Exercise text>
============

Yes you can add the airlock at the beginning but you are taking a chance. I prefer to make sure my yeasties are very happy and I'll give them the best environment that I can. That means letting them have at it with the oxygen Once fermentation slows down and gets around 1.01 then I will add the airlock.


----------



## ShelleyDickison (Oct 31, 2012)

Julie: is there an advantage to using heated must over using just water and how would that apply to kits. Would you make the kit per instruction then take some out and heat it or use some of the water you normally would add to the kit (going on the assumption you wanted to up the ABV ex Mist or Breezin kit). Also is it alright to just sit the lid on top for the kits and then at a specific SG snap down and airlock (I am going on the premise you do not have to do a daily stirring on kits. Haven't found that answer yet and it's not mentioned in the kit instructions so I haven't been doing it). Thanks Shelley


----------



## Julie (Oct 31, 2012)

ShelleyDickison said:


> Julie: is there an advantage to using heated must over using just water and how would that apply to kits. Would you make the kit per instruction then take some out and heat it or use some of the water you normally would add to the kit (going on the assumption you wanted to up the ABV ex Mist or Breezin kit). Also is it alright to just sit the lid on top for the kits and then at a specific SG snap down and airlock (I am going on the premise you do not have to do a daily stirring on kits. Haven't found that answer yet and it's not mentioned in the kit instructions so I haven't been doing it). Thanks Shelley


 
For the kits, I would follow the instructions. If you are looking at upping the abv, then use the f-pac that comes with the kit. I would start with 1/2 of the fpac, take a reading. Get the sg up to 1.080. And yes I always lay the lid and actually lay a towel over the lid until sg is around 1.010 and snap down the lid. And I think I would do daily stirring. And I do believe did when I did kits, sorry haven't done one for quite awhile.

Hope this answers your questions.


----------



## Tom_S (Nov 1, 2012)

Julie, I make 5 gallon batches too, and it really doesn't take long for the sugar to dissolve as long as you add about a cup at a time and stir it in well. I always wait for it to dissolve before taking hydrometer readings or tasting if I'm backsweetening.

I don't think there's much chance of a stuck fermentation from adding an airlock on the primary. I know there's been a bit of controversy as to whether or not it's OK to do that, with some people doing it, some not. I personally don't think it's going to hurt anything as long as you do it after a strong fermentation is underway. After I add yeast, I will leave a paper towel in the neck of the primary jug, and once the must is bubbling like freshly-opened champagne I add the airlock. I don't think it's going to hurt anything because when it's bubbling that vigorously a strong fermentation has taken off and the yeast tend to not need much oxygen by that time. Also, all the CO2 being released pushes any oxygen out of the fermentation vessel and keeps it away from the must anyway, so the yeast couldn't get oxygen from the air even if they wanted to at that point. So it's not going to hurt a thing by adding an airlock. I've been doing it this way for years and not once have I had a stuck fermentation.


----------



## crooked cork (Mar 27, 2018)

I used 10 cans of frozen grape concentrate to make a batch and then 4 cans to back sweeten. easy to drink right away and it fabulous after a year of aging.


----------



## Scooter68 (Apr 2, 2018)

At the risk of being picky - A starting SG of 1.098 has a potential ABV of 14.18 (I Always assume ferment goes completely dry at .990). For some that might be a bit much for a simple red. Again a bit picky but for a beginner that ABV might be more than they want.


----------

============

Activity A>
In the wine forum thread, how many cans of frozen grape concentrate did crooked cork use to back sweeten?
Activity B>
Retype the passage of the wine forum thread starting at "At the risk" and ending at "than they want.".

Source material>
============

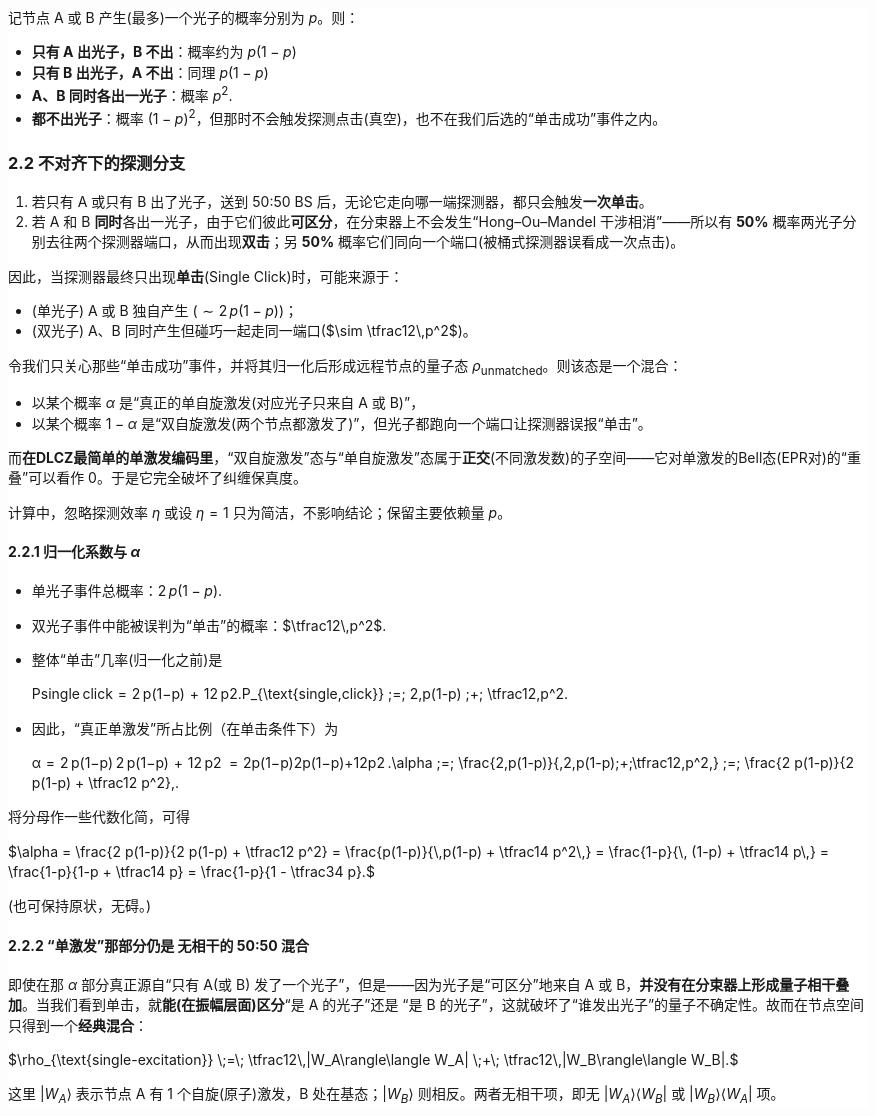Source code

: 记节点 A 或 B 产生(最多)一个光子的概率分别为 $p$。则：

- **只有 A 出光子，B 不出**：概率约为 $p(1-p)$
- **只有 B 出光子，A 不出**：同理 $p(1-p)$
- **A、B 同时各出一光子**：概率 $p^2$.
- **都不出光子**：概率 $(1-p)^2$，但那时不会触发探测点击(真空)，也不在我们后选的“单击成功”事件之内。

### 2.2 不对齐下的探测分支

1. 若只有 A 或只有 B 出了光子，送到 50:50 BS 后，无论它走向哪一端探测器，都只会触发**一次单击**。
2. 若 A 和 B **同时**各出一光子，由于它们彼此**可区分**，在分束器上不会发生“Hong–Ou–Mandel 干涉相消”——所以有 **50%** 概率两光子分别去往两个探测器端口，从而出现**双击**；另 **50%** 概率它们同向一个端口(被桶式探测器误看成一次点击)。

因此，当探测器最终只出现**单击**(Single Click)时，可能来源于：

- (单光子) A 或 B 独自产生 ($\sim 2\,p(1-p)$)；
- (双光子) A、B 同时产生但碰巧一起走同一端口($\sim \tfrac12\,p^2$)。

令我们只关心那些“单击成功”事件，并将其归一化后形成远程节点的量子态 $\rho_{\text{unmatched}}$。则该态是一个混合：

- 以某个概率 $\alpha$ 是“真正的单自旋激发(对应光子只来自 A 或 B)”，
- 以某个概率 $1-\alpha$ 是“双自旋激发(两个节点都激发了)”，但光子都跑向一个端口让探测器误报“单击”。

而**在DLCZ最简单的单激发编码里**，“双自旋激发”态与“单自旋激发”态属于**正交**(不同激发数)的子空间——它对单激发的Bell态(EPR对)的“重叠”可以看作 0。于是它完全破坏了纠缠保真度。

计算中，忽略探测效率 $\eta$ 或设 $\eta=1$ 只为简洁，不影响结论；保留主要依赖量 $p$。

#### 2.2.1 归一化系数与 $\alpha$

- 单光子事件总概率：$2\,p(1-p)$.

- 双光子事件中能被误判为“单击”的概率：$\tfrac12\,p^2$.

- 整体“单击”几率(归一化之前)是

  Psingle click  =  2 p(1−p)  +  12 p2.P_{\text{single\,click}}  \;=\; 2\,p(1-p) \;+\; \tfrac12\,p^2.

- 因此，“真正单激发”所占比例（在单击条件下）为

  α  =  2 p(1−p) 2 p(1−p)  +  12 p2   =  2p(1−p)2p(1−p)+12p2 .\alpha  \;=\; \frac{2\,p(1-p)}{\,2\,p(1-p)\;+\;\tfrac12\,p^2\,} \;=\; \frac{2 p(1-p)}{2 p(1-p) + \tfrac12 p^2}\,.

将分母作一些代数化简，可得

$\alpha  =  \frac{2 p(1-p)}{2 p(1-p) + \tfrac12 p^2} = \frac{p(1-p)}{\,p(1-p) + \tfrac14 p^2\,} = \frac{1-p}{\, (1-p) + \tfrac14 p\,} = \frac{1-p}{1-p + \tfrac14 p} = \frac{1-p}{1 - \tfrac34 p}.$

(也可保持原状，无碍。)

#### 2.2.2 “单激发”那部分仍是 **无相干的 50:50** 混合

即使在那 $\alpha$ 部分真正源自“只有 A(或 B) 发了一个光子”，但是——因为光子是“可区分”地来自 A 或 B，**并没有在分束器上形成量子相干叠加**。当我们看到单击，就**能(在振幅层面)区分**“是 A 的光子”还是 “是 B 的光子”，这就破坏了“谁发出光子”的量子不确定性。故而在节点空间只得到一个**经典混合**：

$\rho_{\text{single-excitation}}  \;=\; \tfrac12\,|W_A\rangle\langle W_A| \;+\; \tfrac12\,|W_B\rangle\langle W_B|.$

这里 $|W_A\rangle$ 表示节点 A 有 1 个自旋(原子)激发，B 处在基态；$|W_B\rangle$ 则相反。两者无相干项，即无 $|W_A\rangle\langle W_B|$ 或 $|W_B\rangle\langle W_A|$ 项。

============

Solution A>
Four cans.

Solution B>
At the risk of being picky - A starting SG of 1.098 has a potential ABV of 14.18 (I Always assume ferment goes completely dry at .990). For some that might be a bit much for a simple red. Again a bit picky but for a beginner that ABV might be more than they want.